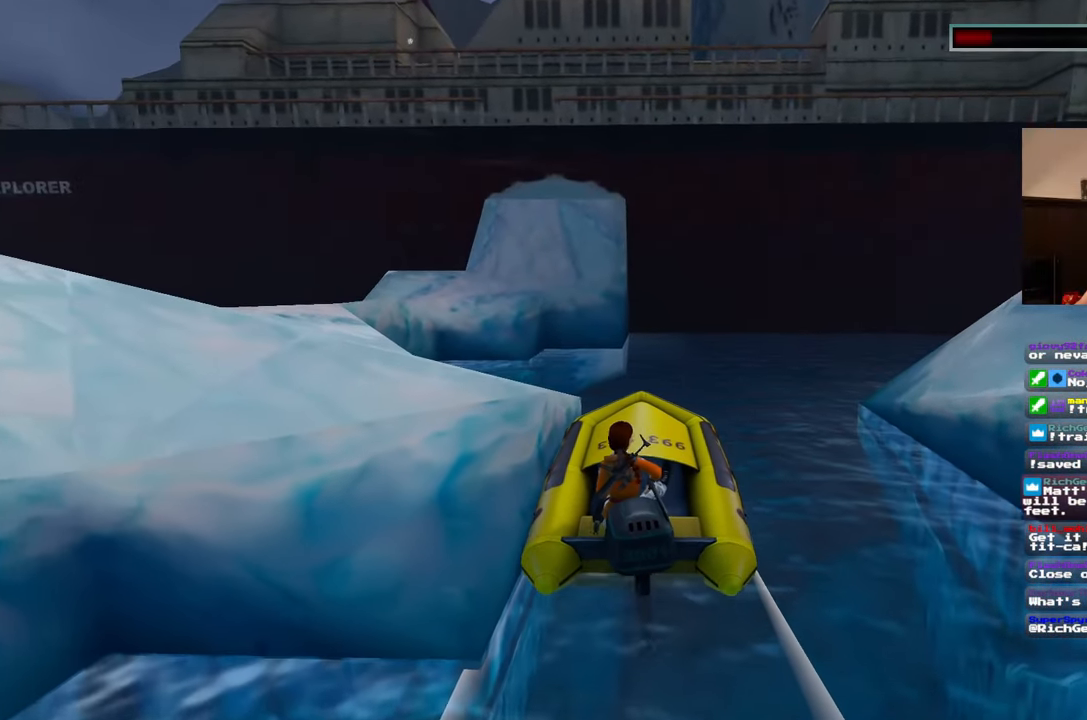
{"dt_ms": 500, "buttons": [], "left_stick": "center", "right_stick": "center", "events": []}
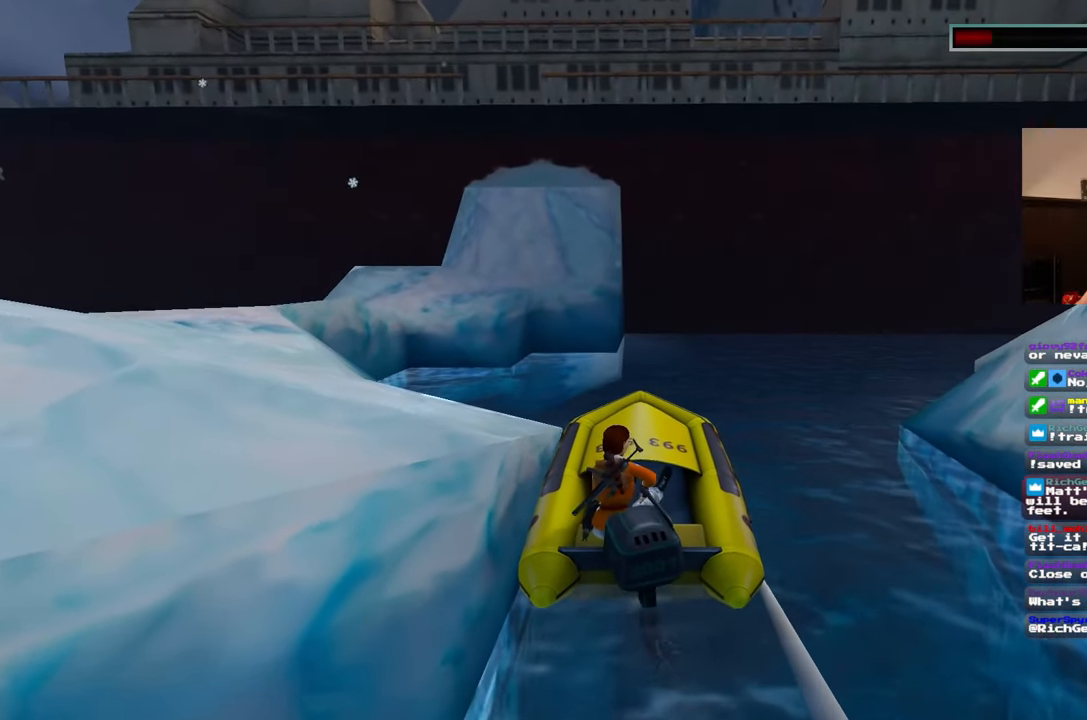
{"dt_ms": 500, "buttons": [], "left_stick": "center", "right_stick": "center"}
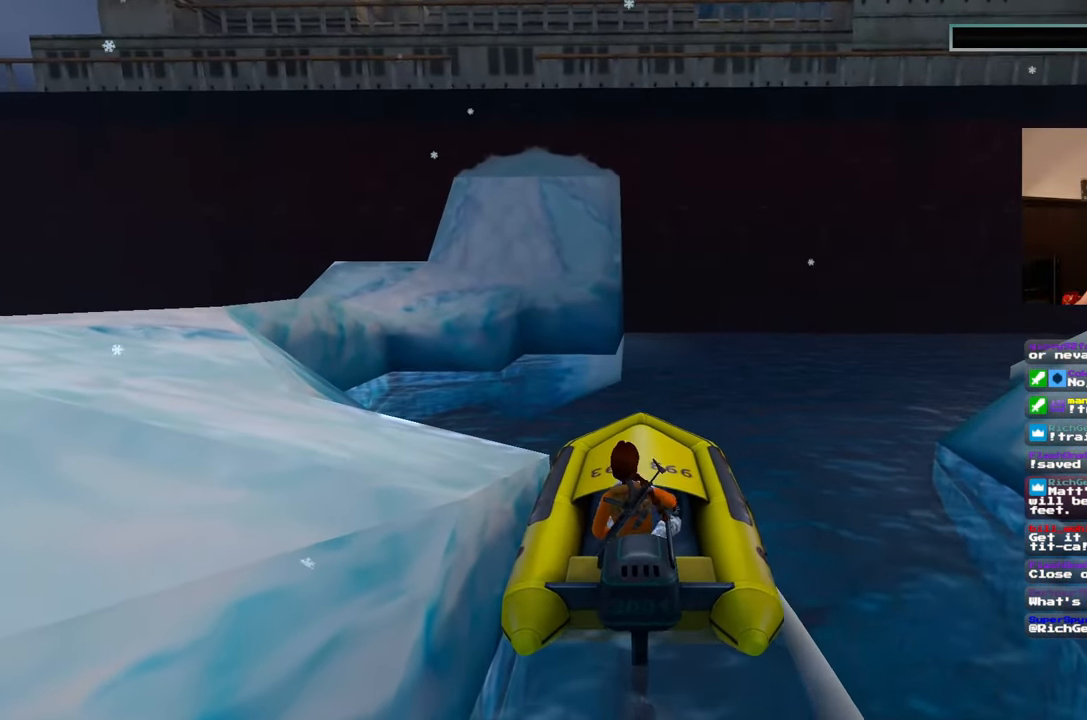
{"dt_ms": 1000, "buttons": [], "left_stick": "center", "right_stick": "center"}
##############################
• PROMPT: Give back the full listing word for word, with the pictures left out.

• WRITTEN REPLY:
{"dt_ms": 500, "buttons": [], "left_stick": "center", "right_stick": "center", "events": []}
{"dt_ms": 500, "buttons": [], "left_stick": "center", "right_stick": "center"}
{"dt_ms": 1000, "buttons": [], "left_stick": "center", "right_stick": "center"}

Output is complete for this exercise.